Replication breaks after applying a Patch to the Gateway
search cancel

Replication breaks after applying a Patch to the Gateway

book

Article ID: 73759

calendar_today

Updated On:

Products

CA API Gateway

Issue/Introduction

  • If the replication is enabled, in some cases the replication can break after a reboot of the SSG service. The error message is similar as below:
    • [ERROR] Slave I/O: Got fatal error 1236 from master when reading data from binary log: 'Client requested master to start replication from impossible position; the first event 'ssgbin-log.001155' at 367782067, the last event read from '/var/lib/mysql/ssgbin-log.001155' at 4, the last byte read from '/var/lib/mysql/ssgbin-log.001155' at 4.', Error_code: 1236
  • The message above indicates master server crashed or rebooted and the binary log events are not synchronized on disk. This usually happens when sync_binlog does not equal 1 on the master. Sync_binlog=1 means synchronize the binary log to disk after every commit.
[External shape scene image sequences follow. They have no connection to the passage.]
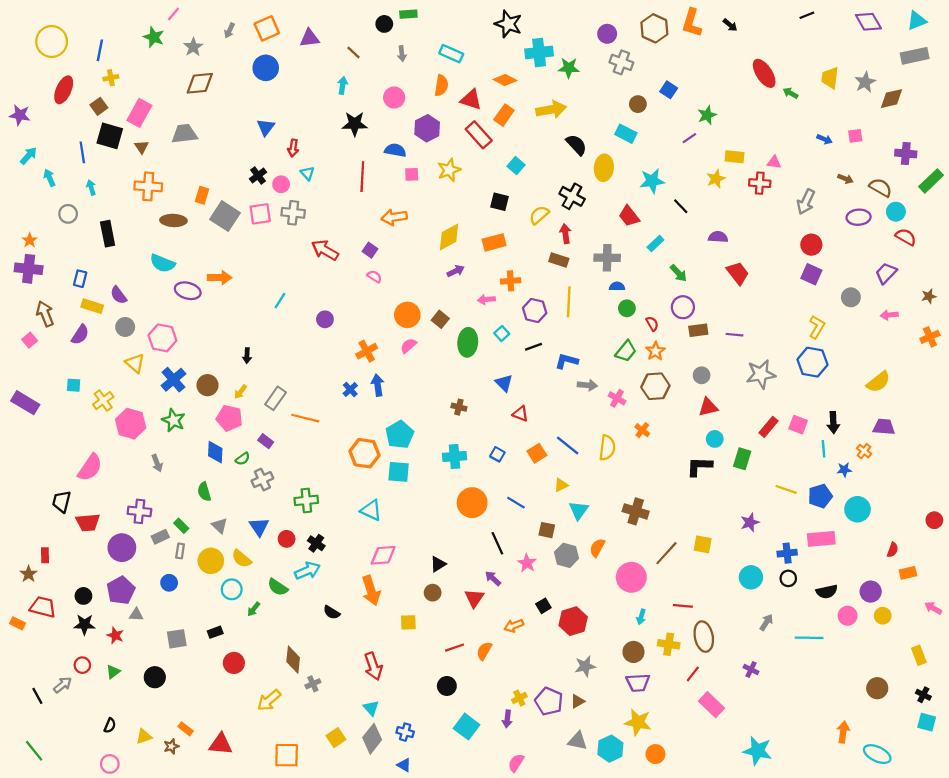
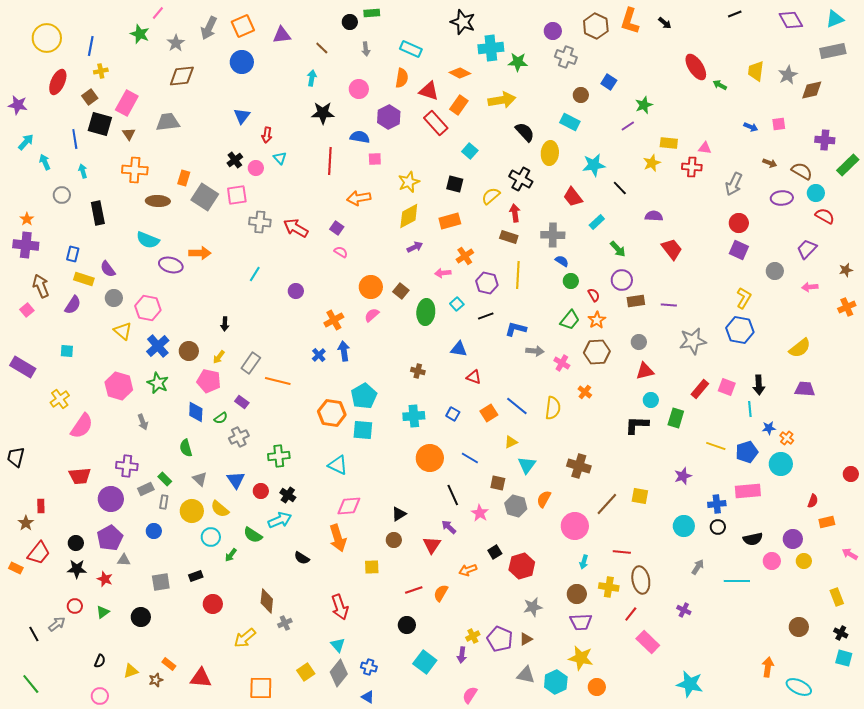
gray arrow: (229, 31) -> (209, 28), size x1.6
yellow star: (449, 170) -> (409, 182), moved
gray cross: (293, 213) -> (260, 222), moved
orange cross: (511, 281) -> (465, 256), turned -30
blue semicircle: (617, 286) -> (562, 261), turned 32
blue triangle: (504, 383) -> (459, 349), turned -36
yellow cross: (103, 401) -> (60, 399), moved
orange cross: (864, 451) -> (787, 438), moved
black trapezoid: (61, 502) -> (16, 457), moved
red trapezoid: (43, 607) -> (39, 553), turned 115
As we set sync_binlog=16 in /etc/my.cnf by default for performance purpose, and we usually reboot after apply patch, if we don't stop slave before reboot, then we will have chance to get the above replication failure and have to reinitialize the replication.


Environment

Gateway 11.x

Resolution

  1. Before any reboot, run the following commands on both database nodes:
    1. stop slave;
    2. flush logs;

  2. After reboot, run the following command on both database nodes to resume the replication:
    1. start slave;